Hummel asked why these bills haven’t been submitted for reimbursement as part of the grant funding.
“That’s one of the big things,” Shaw said. “We don’t know where we are going.”
Shaw said that if the court chooses to do nothing, someone needs to negotiate with the contractor and THC to try to reach an agreement with new timelines.
Commissioner Jauer said the county should negotiate with the contractor and THC to hopefully reach an agreement that gives the county some leeway.
Commissioner James Rosales said the best thing would be to take no action on the item at this time and work with the contractor and THC to reach an agreement.
Commissioner Tracey Schendel agreed with Rosales.
“That’s what we discussed earlier,” Schendel said.

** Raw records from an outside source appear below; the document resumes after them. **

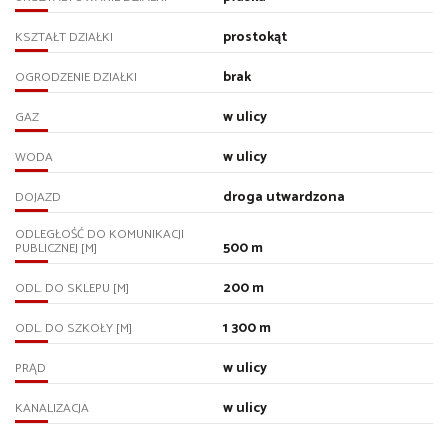
prostokąt
KSZTAŁT DZIAŁKI
brak
OGRODZENIE DZIAŁKI
w ulicy
GAZ
w ulicy
WODA
droga utwardzona
DOJAZD
ODLEGŁOŚĆ DO KOMUNIKACJI
500 m
PUBLICZNEJ [M]
200 m
ODL. DO SKLEPU [M]
1 300 m
ODL. DO SZKOŁY [M]
w ulicy
PRĄD
w ulicy
KANALIZACJA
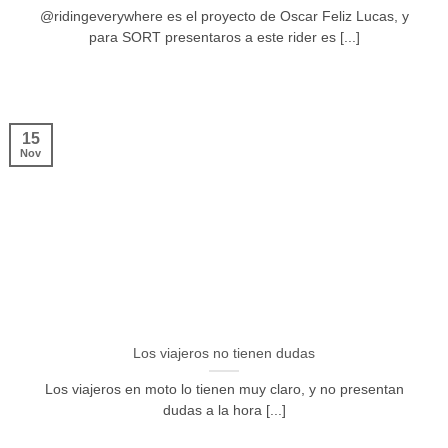
@ridingeverywhere es el proyecto de Oscar Feliz Lucas, y
para SORT presentaros a este rider es [...]
15
Nov
Los viajeros no tienen dudas
Los viajeros en moto lo tienen muy claro, y no presentan
dudas a la hora [...]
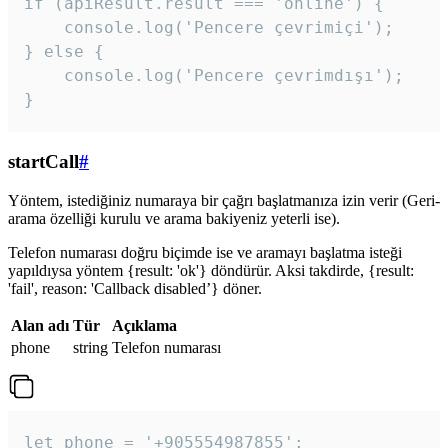
if (apiResult.result === 'online') {

    console.log('Pencere çevrimiçi');

} else {

    console.log('Pencere çevrimdışı');

}
startCall
#
Yöntem, istediğiniz numaraya bir çağrı başlatmanıza izin verir (Geri-
arama özelliği kurulu ve arama bakiyeniz yeterli ise).
Telefon numarası doğru biçimde ise ve aramayı başlatma isteği
yapıldıysa yöntem {result: 'ok'} döndürür. Aksi takdirde, {result:
'fail', reason: 'Callback disabled’} döner.
Alan adı
Tür
Açıklama
phone
string
Telefon numarası
let phone = '+905554987855';
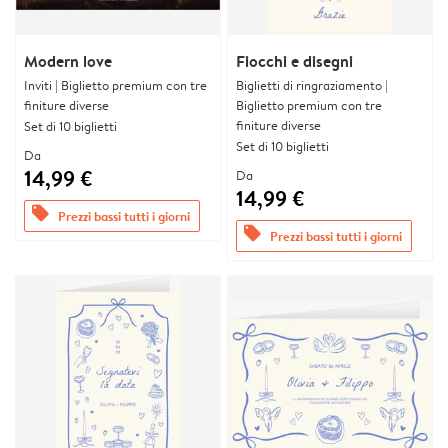
Modern love
Fiocchi e disegni
Inviti | Biglietto premium con tre
Biglietti di ringraziamento |
finiture diverse
Biglietto premium con tre
finiture diverse
Set di 10 biglietti
Set di 10 biglietti
Da
14,99 €
Da
14,99 €
offers
Prezzi bassi tutti i giorni
offers
Prezzi bassi tutti i giorni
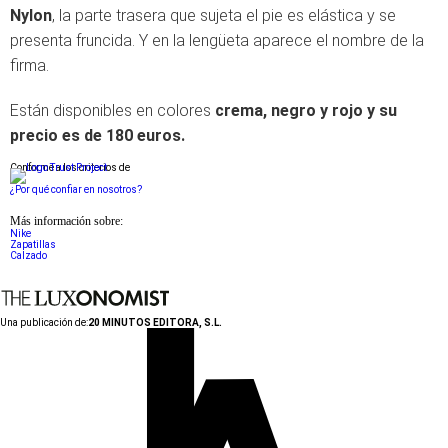
Nylon
, la parte trasera que sujeta el pie es elástica y se
presenta fruncida. Y en la lengüeta aparece el nombre de la
firma.
Están disponibles en colores
crema, negro y rojo y su
precio es de 180 euros.
Conforme a los criterios de
¿Por qué confiar en nosotros?
Más información sobre:
Nike
Zapatillas
Calzado
Una publicación de:
20 MINUTOS EDITORA, S.L.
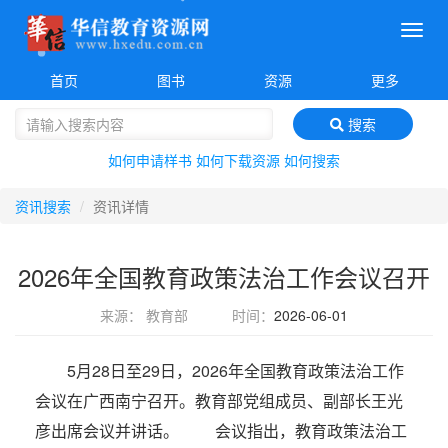
菜
单
首页
图书
资源
更多
搜索
如何申请样书
如何下载资源
如何搜索
资讯搜索
资讯详情
2026年全国教育政策法治工作会议召开
来源： 教育部
时间：
2026-06-01
5月28日至29日，2026年全国教育政策法治工作
会议在广西南宁召开。教育部党组成员、副部长王光
彦出席会议并讲话。 会议指出，教育政策法治工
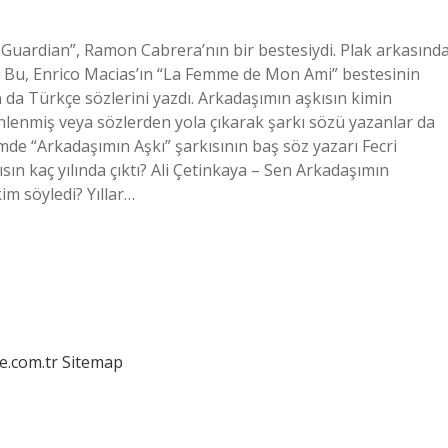
he Guardian”, Ramon Cabrera’nın bir bestesiydi. Plak arkasınd
ı. Bu, Enrico Macias’ın “La Femme de Mon Ami” bestesinin
n da Türkçe sözlerini yazdı. Arkadaşımın aşkısın kimin
nlenmiş veya sözlerden yola çıkarak şarkı sözü yazanlar da
de “Arkadaşımın Aşkı” şarkısının baş söz yazarı Fecri
ın kaç yılında çıktı? Ali Çetinkaya – Sen Arkadaşımın
im söyledi? Yıllar…
e.com.tr
Sitemap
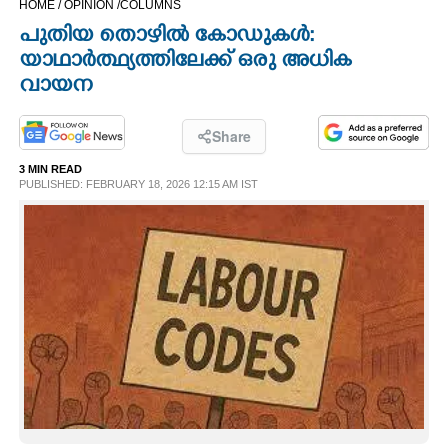
HOME /
OPINION /
COLUMNS
CINEMA
പുതിയ തൊഴിൽ കോഡുകൾ:
യാഥാർത്ഥ്യത്തിലേക്ക് ഒരു അധിക
OPINION
വായന
PHOTOS
Share
3 MIN READ
PUBLISHED: FEBRUARY 18, 2026 12:15 AM IST
LIFESTYLE
SPIRITUAL
INFO+
ART
ASTRO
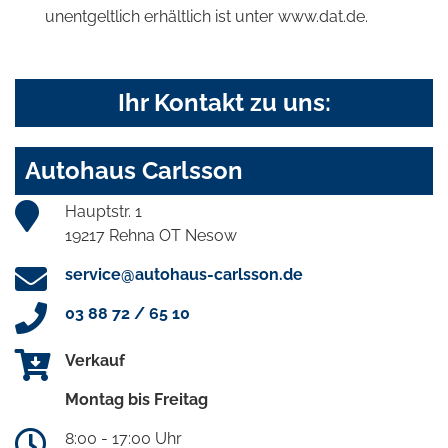
unentgeltlich erhältlich ist unter www.dat.de.
Ihr Kontakt zu uns:
Autohaus Carlsson
Hauptstr. 1
19217 Rehna OT Nesow
service@autohaus-carlsson.de
03 88 72 / 65 10
Verkauf
Montag bis Freitag
8:00 - 17:00 Uhr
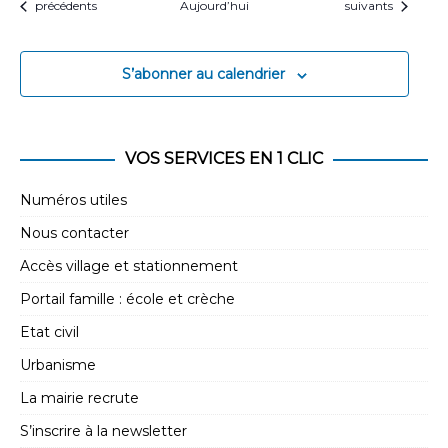
Évènements
Évènements
précédents
Aujourd’hui
suivants
S’abonner au calendrier
VOS SERVICES EN 1 CLIC
Numéros utiles
Nous contacter
Accès village et stationnement
Portail famille : école et crèche
Etat civil
Urbanisme
La mairie recrute
S’inscrire à la newsletter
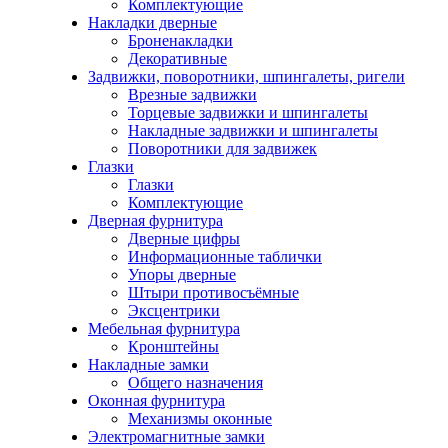
Комплектующие
Накладки дверные
Броненакладки
Декоративные
Задвижки, поворотники, шпингалеты, ригели
Врезные задвижки
Торцевые задвижки и шпингалеты
Накладные задвижки и шпингалеты
Поворотники для задвижек
Глазки
Глазки
Комплектующие
Дверная фурнитура
Дверные цифры
Информационные таблички
Упоры дверные
Штыри противосъёмные
Эксцентрики
Мебельная фурнитура
Кронштейны
Накладные замки
Общего назначения
Оконная фурнитура
Механизмы оконные
Электромагнитные замки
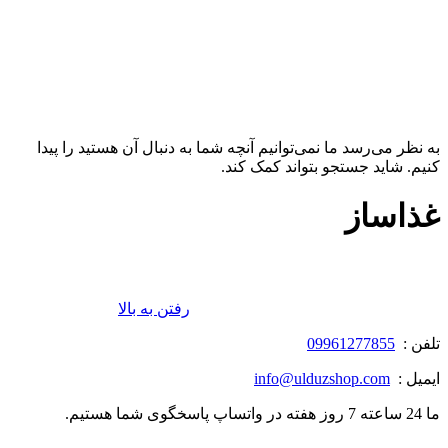
به نظر می‌رسد ما نمی‌توانیم آنچه شما به دنبال آن هستید را پیدا
کنیم. شاید جستجو بتواند کمک کند.
غذاساز
رفتن به بالا
تلفن :
09961277855
ایمیل :
info@ulduzshop.com
ما 24 ساعته 7 روز هفته در واتساپ پاسخگوی شما هستیم.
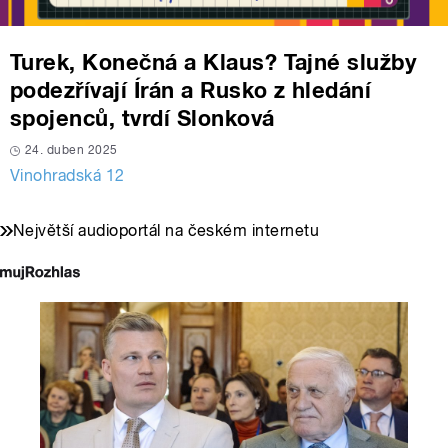
Turek, Konečná a Klaus? Tajné služby
podezřívají Írán a Rusko z hledání
spojenců, tvrdí Slonková
24. duben 2025
Vinohradská 12
Největší audioportál na českém internetu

“The historical commission and M. J. Boyle would both have to make some adjustments, because we are not eating everything,” Shaw said related to expenses incurred as a result of project delays.
The court took no action on the agenda item, but agreed to have Commissioner Jauer enter into negotiations with the contractor and THC to reach a mutually agreeable solution.
The court rejected moving forward on a bond election related to funding the courthouse restoration on a 2-3 vote.
Later in the meeting County Judge Barbara Shaw and County Commissioner Pete Jauer voted in favor with moving forward toward calling the courthouse bond election, but Commissioners Hummel, Rosales and Schendel voted against, defeating the motion.